2 matches discovered by JIT'd regex:
Match 0 (hex encoded): 41
Match 1 (hex encoded): 42
zherczeg commented 1 year ago

These are hard to understand. Is the sample sting is the same as pattern? What are the dots do before the pattern? Would it be possible to write the offsets for the match? Could it print the flags for the match options?

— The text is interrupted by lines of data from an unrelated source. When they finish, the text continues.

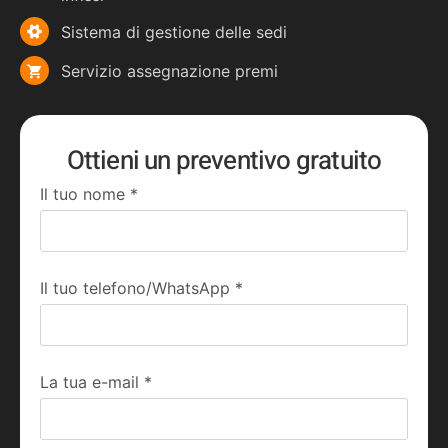
Sistema di gestione delle sedi
Servizio assegnazione premi
Ottieni un preventivo gratuito
Il tuo nome
*
Il tuo telefono/WhatsApp
*
La tua e-mail
*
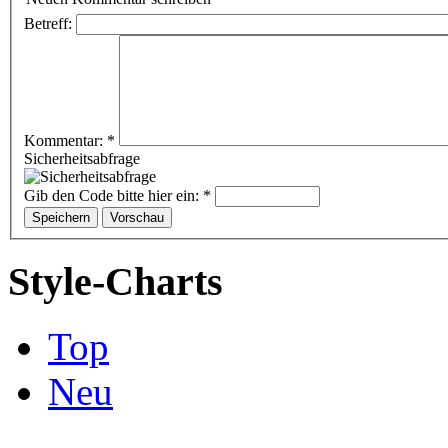
Betreff:
Kommentar:
*
Sicherheitsabfrage
Gib den Code bitte hier ein:
*
Style-Charts
Top
Neu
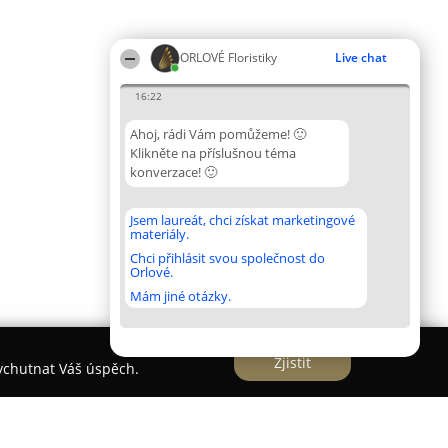
ORLOVÉ Floristiky
Live chat
16:22
Ahoj, rádi Vám pomůžeme! 🙂
Klikněte na příslušnou téma
konverzace! 🙂
Jsem laureát, chci získat marketingové
materiály.
Chci přihlásit svou společnost do
Orlové.
Mám jiné otázky.
Zjistit
vychutnat Váš úspěch.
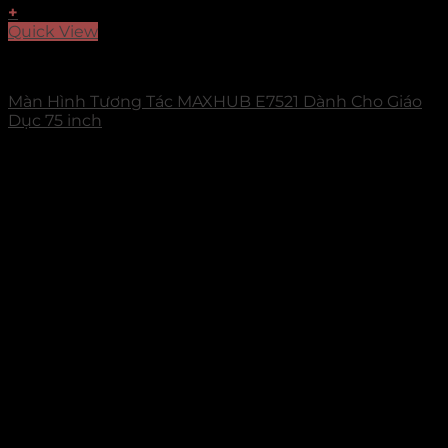
+
Quick View
Màn Hình Tương Tác Maxhub
Màn Hình Tương Tác MAXHUB E7521 Dành Cho Giáo
Dục 75 inch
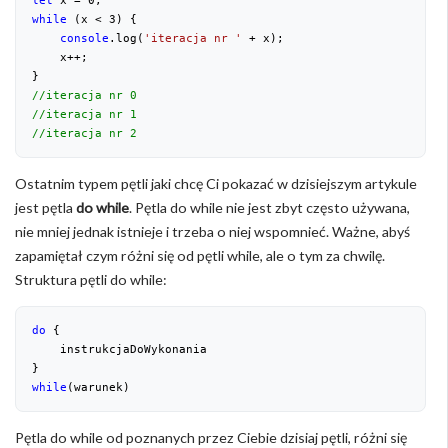
while
 (x < 
3
) {

console
.log(
'iteracja nr '
 + x);

    x++;

//iteracja nr 0
//iteracja nr 1
//iteracja nr 2
Ostatnim typem pętli jaki chcę Ci pokazać w dzisiejszym artykule
jest pętla
do while
. Pętla do while nie jest zbyt często używana,
nie mniej jednak istnieje i trzeba o niej wspomnieć. Ważne, abyś
zapamiętał czym różni się od pętli while, ale o tym za chwilę.
Struktura pętli do while:
do
 {

    instrukcjaDoWykonania

while
(warunek)
Pętla do while od poznanych przez Ciebie dzisiaj pętli, różni się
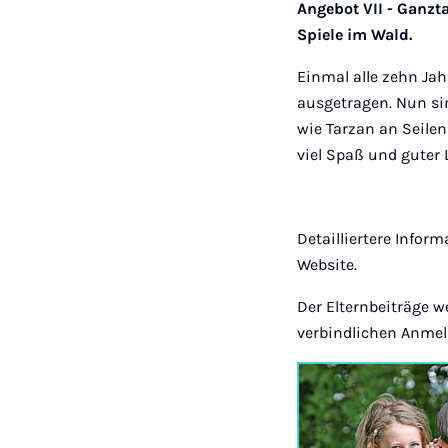
Angebot VII - Ganz
Spiele im Wald.
Einmal alle zehn Ja
ausgetragen. Nun si
wie Tarzan an Seilen
viel Spaß und guter
Detailliertere Infor
Website.
Der Elternbeiträge w
verbindlichen Anme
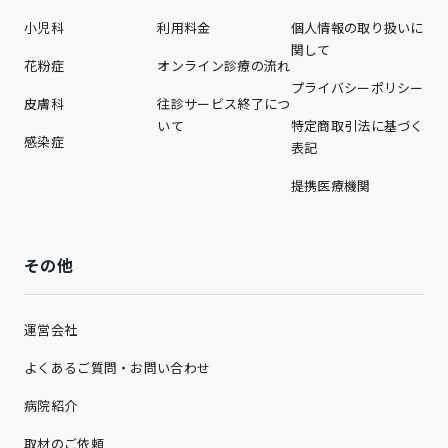
小児科
利用料金
個人情報の取り扱いに
関して
花粉症
オンライン診療の流れ
プライバシーポリシー
皮膚科
往診サービス終了につ
いて
特定商取引法に基づく
感染症
表記
提携医療機関
その他
運営会社
よくあるご質問・お問い合わせ
病院紹介
取材のご依頼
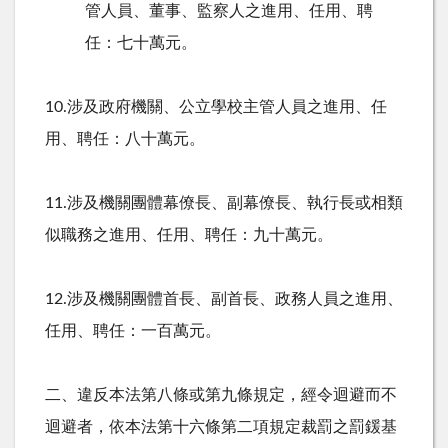
管人員、董事、監察人之進用、任用、聘
任：七十萬元。
10.
涉及政府機關、公立學校主管人員之進用、任
用、聘任：八十萬元。
11.
涉及機關團體幕僚長、副幕僚長、執行長或相類
似職務之進用、任用、聘任：九十萬元。
12.
涉及機關團體首長、副首長、政務人員之進用、
任用、聘任：一百萬元。
二、違反本法第八條或第九條規定，經令迴避而不
迴避者，依本法第十六條第二項規定裁罰之罰鍰基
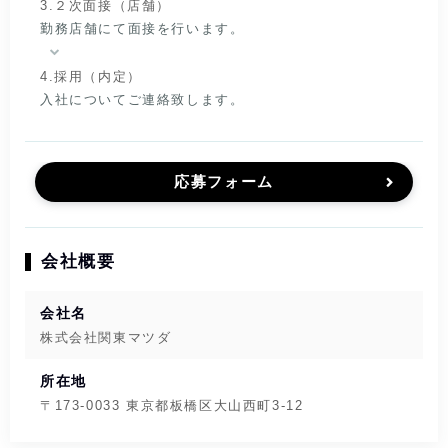
3.２次面接（店舗）
勤務店舗にて面接を行います。
4.採用（内定）
入社についてご連絡致します。
応募フォーム
会社概要
会社名
株式会社関東マツダ
所在地
〒173-0033 東京都板橋区大山西町3-12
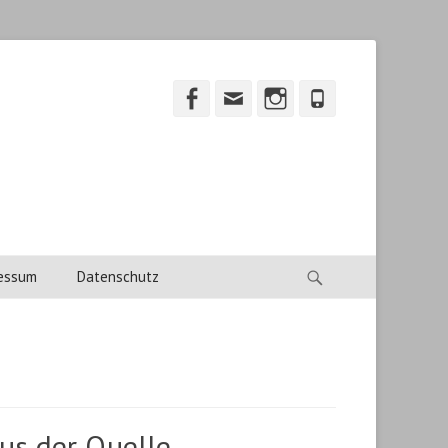
Facebook
Email
Instagram
Phone
Suche
essum
Datenschutz
us der Quelle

addisoncrump commented 1 year ago
addisoncrump commented 1 year ago

The 0x20 is part of the flag data.

$ ./pcre2test -jit
PCRE2 version 10.43-DEV 2023-04-14 (8-bit)
  re> /(A)*+/never_backslash_c,endanchored
data> (A)*+
 0: 
 1: A
data> (A)*+\=no_jit
 0: 
addisoncrump commented 1 year ago

In the future, I'll submit reproduction cases with pcre2test instead for clarity :slightly_smiling_face: Apologies for the confusion.

zherczeg commented 1 year ago

It also appears this way: /(A)*+$/ I suspect reverting the iteration does not work. I will check later.

carenas commented 1 year ago

In the future, I'll submit reproduction cases with pcre2test instead for clarity

thanks; it would be also a good idea to remove "never_backslash_c" from it, as that is also likely unrelated and only needed by the fuzzer to avoid crashing in unlucky input AFAIK.

in this case, using the PCRE2_ENDANCHORED flag at match time (which might be the correct way to use this) also seem to "fix" JIT as shown by:

% ./pcre2test -jit
PCRE2 version 10.43-DEV 2023-04-14 (8-bit)
  re> /(A)*+/endanchored
data> (A)*+\=endanchored
 0: 
data> (A)*+\=endanchored,no_jit
 0: 
data> 
zherczeg commented 1 year ago

This is a bug in jit. I forgot a braposzero check. I will make a patch for it.

carenas commented 1 year ago

This is a bug in jit

it seems that it is broken all the way back up to the no longer maintained 8.x series as shown by:

% pcretest -s++         
PCRE version 8.45 2021-06-15

  re> /(B)*+A/
data> (B)*+A
 0: A (JIT)
 1: B (JIT)
zherczeg commented 1 year ago

Fixed in b43e745298ff80368c1e5c674d5f74c76bc4c13e

addisoncrump commented 1 year ago

Not seeing any unintended side effects from the fix... Closing this :slightly_smiling_face: